The former ValuJet's new "A-Plus Rewards" program, which begins Tuesday, provides coach passengers with two flight credit vouchers per one round trip, and business class passengers with four per round trip. Three business class or six coach class round trips are good for an AirTran ticket .
"We have the fastest and most innovative reward program in the industry by offering free travel to just about anywhere in the continental U.S., not only to the 38 cities we serve," said AirTran senior vice president of sales and marketing Ponder Harrison. "It takes up to eight times longer to earn free travel on other carriers."
"A-Plus Rewards revolutionizes traditional frequent-flyer programs as they are currently structured," he added.
Flight vouchers may be earned on AirTran through December 31, 1998, and must be redeemed by December 31, 1999. Trips must be taken by December 31, 2000.
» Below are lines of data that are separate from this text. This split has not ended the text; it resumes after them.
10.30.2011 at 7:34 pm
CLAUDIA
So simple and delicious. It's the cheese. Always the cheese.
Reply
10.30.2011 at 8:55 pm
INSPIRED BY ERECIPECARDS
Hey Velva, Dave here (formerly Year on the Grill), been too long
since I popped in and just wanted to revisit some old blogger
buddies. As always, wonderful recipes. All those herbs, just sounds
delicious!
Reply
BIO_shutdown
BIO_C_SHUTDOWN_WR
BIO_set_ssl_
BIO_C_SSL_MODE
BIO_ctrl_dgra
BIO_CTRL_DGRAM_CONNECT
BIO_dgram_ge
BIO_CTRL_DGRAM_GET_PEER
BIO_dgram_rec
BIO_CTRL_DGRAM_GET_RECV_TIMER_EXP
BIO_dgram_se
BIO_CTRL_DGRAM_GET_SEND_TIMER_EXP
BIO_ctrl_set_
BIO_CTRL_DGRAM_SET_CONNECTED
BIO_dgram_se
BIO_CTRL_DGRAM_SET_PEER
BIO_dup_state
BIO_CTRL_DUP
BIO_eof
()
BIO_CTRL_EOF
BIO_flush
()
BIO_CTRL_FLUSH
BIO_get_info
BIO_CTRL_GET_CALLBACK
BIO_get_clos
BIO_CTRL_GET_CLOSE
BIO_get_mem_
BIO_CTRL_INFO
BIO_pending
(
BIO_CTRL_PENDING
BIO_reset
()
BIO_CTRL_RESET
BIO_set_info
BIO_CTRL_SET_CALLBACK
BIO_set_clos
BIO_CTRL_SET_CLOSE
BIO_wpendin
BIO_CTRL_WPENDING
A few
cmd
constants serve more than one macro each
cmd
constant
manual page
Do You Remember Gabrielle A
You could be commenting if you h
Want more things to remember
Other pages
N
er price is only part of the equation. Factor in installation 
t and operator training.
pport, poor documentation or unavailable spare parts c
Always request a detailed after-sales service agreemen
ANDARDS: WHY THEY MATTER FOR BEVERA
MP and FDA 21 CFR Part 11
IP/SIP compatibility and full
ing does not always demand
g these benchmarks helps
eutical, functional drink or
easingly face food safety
Restrictions for free tickets on other airlines:
- Flights only to cities not served by AirTran
- Must be non-stop or direct flights to or from Atlanta, Orlando, Washington Dulles, Washington National, or Baltimore-Washington
- Round-trip flights only
- Must include Saturday night stay
- Lowest published, advance-purchase excursion fare
The 14 airlines:
America West, American, American Trans Air, Continental, Delta, Eastwind, Midway, Midwest Express, Northwest, Reno, Southwest, TWA, United, US Airways
Go where AirTran doesn't
Fast rewards is not AirTran's only innovation in the frequent flyer department. The airline is also offering to buy travelers the lowest cost seat on one of 14 other airlines to or from cities not served by AirTran. The reward requires a Saturday stay, is only good from or to certain cities, and costs double the flight credits: six business class or 12 coach class credits.
CNN business travel consultant Chris McGinnis said the tactic may "reel business travelers in."
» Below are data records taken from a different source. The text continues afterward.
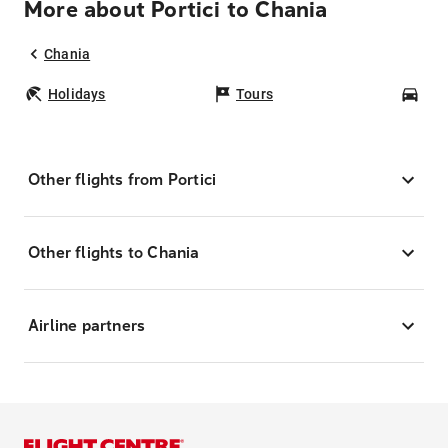
More about Portici to Chania
Chania
Holidays
Tours
Car
Other flights from Portici
Other flights to Chania
Airline partners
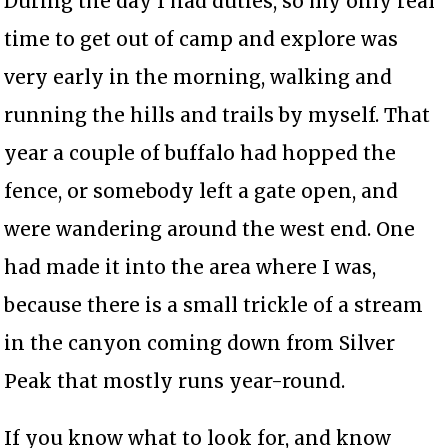
During the day I had duties, so my only real
time to get out of camp and explore was
very early in the morning, walking and
running the hills and trails by myself. That
year a couple of buffalo had hopped the
fence, or somebody left a gate open, and
were wandering around the west end. One
had made it into the area where I was,
because there is a small trickle of a stream
in the canyon coming down from Silver
Peak that mostly runs year-round.
If you know what to look for, and know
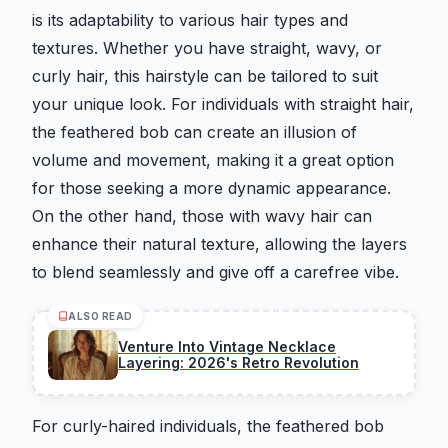
is its adaptability to various hair types and
textures. Whether you have straight, wavy, or
curly hair, this hairstyle can be tailored to suit
your unique look. For individuals with straight hair,
the feathered bob can create an illusion of
volume and movement, making it a great option
for those seeking a more dynamic appearance.
On the other hand, those with wavy hair can
enhance their natural texture, allowing the layers
to blend seamlessly and give off a carefree vibe.
ALSO READ
Venture Into Vintage Necklace
Layering: 2026's Retro Revolution
For curly-haired individuals, the feathered bob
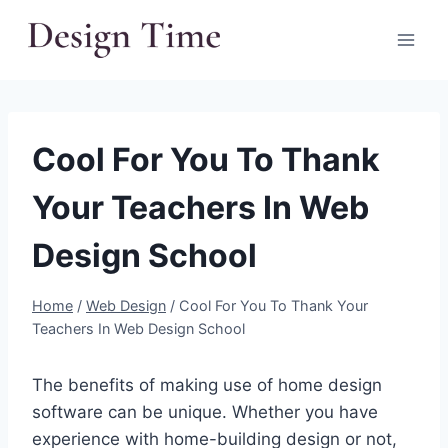
Skip
to
content
Cool For You To Thank
Your Teachers In Web
Design School
Home
/
Web Design
/
Cool For You To Thank Your
Teachers In Web Design School
The benefits of making use of home design
software can be unique. Whether you have
experience with home-building design or not,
"It's different because it offers to buy you a cheap seat on a major carrier," he said. "That's a first."
But the key is that it would give travelers the opportunity to earn tickets to cities not served by AirTran -- like Seattle or San Francisco -- by flying the low-cost carrier. The move, McGinnis said, shows "that
AirTran is serious about courting business travelers-- something that ValuJet never did."
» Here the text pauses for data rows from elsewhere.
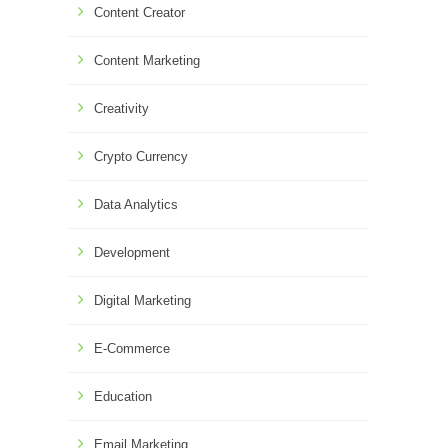
Content Creator
Content Marketing
Creativity
Crypto Currency
Data Analytics
Development
Digital Marketing
E-Commerce
Education
Email Marketing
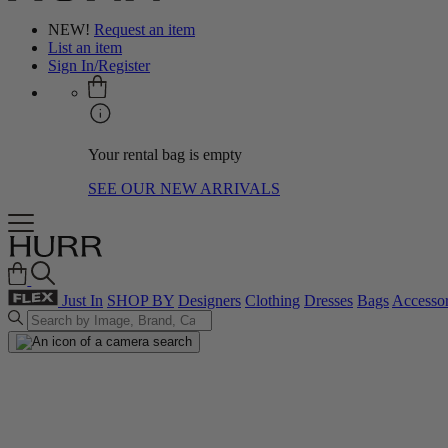
NEW!
Request an item
List an item
Sign In/Register
Your rental bag is empty
SEE OUR NEW ARRIVALS
Just In
SHOP BY
Designers
Clothing
Dresses
Bags
Accessor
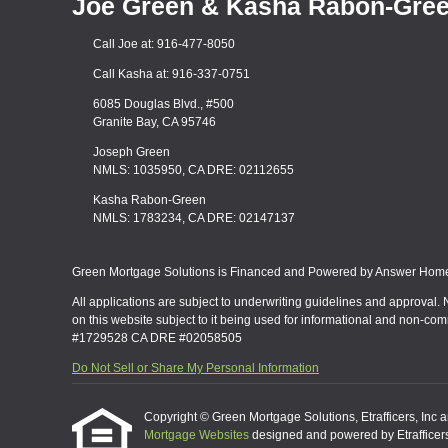
Joe Green & Kasha Rabon-Gre
Call Joe at: 916-477-8050
Call Kasha at: 916-337-0751
6085 Douglas Blvd., #500
Granite Bay, CA 95746
Joseph Green
NMLS: 1035950, CA DRE: 02112655
Kasha Rabon-Green
NMLS: 1783234, CA DRE: 02147137
Green Mortgage Solutions is Financed and Powered by Answer Home 
All applications are subject to underwriting guidelines and approval. 
on this website subject to it being used for informational and non-co
#1729528 CA DRE #02058505
Do Not Sell or Share My Personal Information
Copyright © Green Mortgage Solutions, Etrafficers, Inc and
Mortgage Websites
designed and powered by Etrafficers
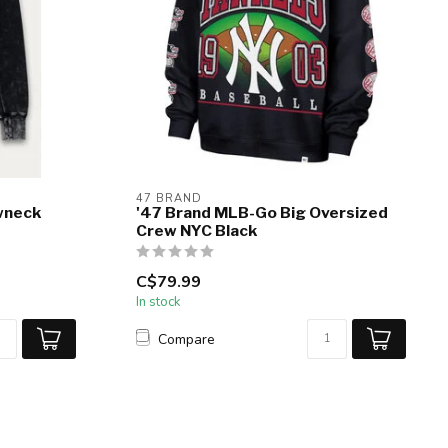
47 BRAND
wneck
'47 Brand MLB-Go Big Oversized
Crew NYC Black
C$79.99
In stock
Compare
ValuJet merged with AirTran Airways, becoming AirTran Airlines, last fall, and promptly announced its new, roomier business class for $25 above the airline's walk-up fare. ValuJet was temporarily grounded following a 1996 crash in the Florida Everglades that killed all 110 people aboard the airplane. A subsequent investigation showed that safety procedures had been compromised.
The latest FAA inspection of AirTran showed only minor infractions, many of a clerical nature.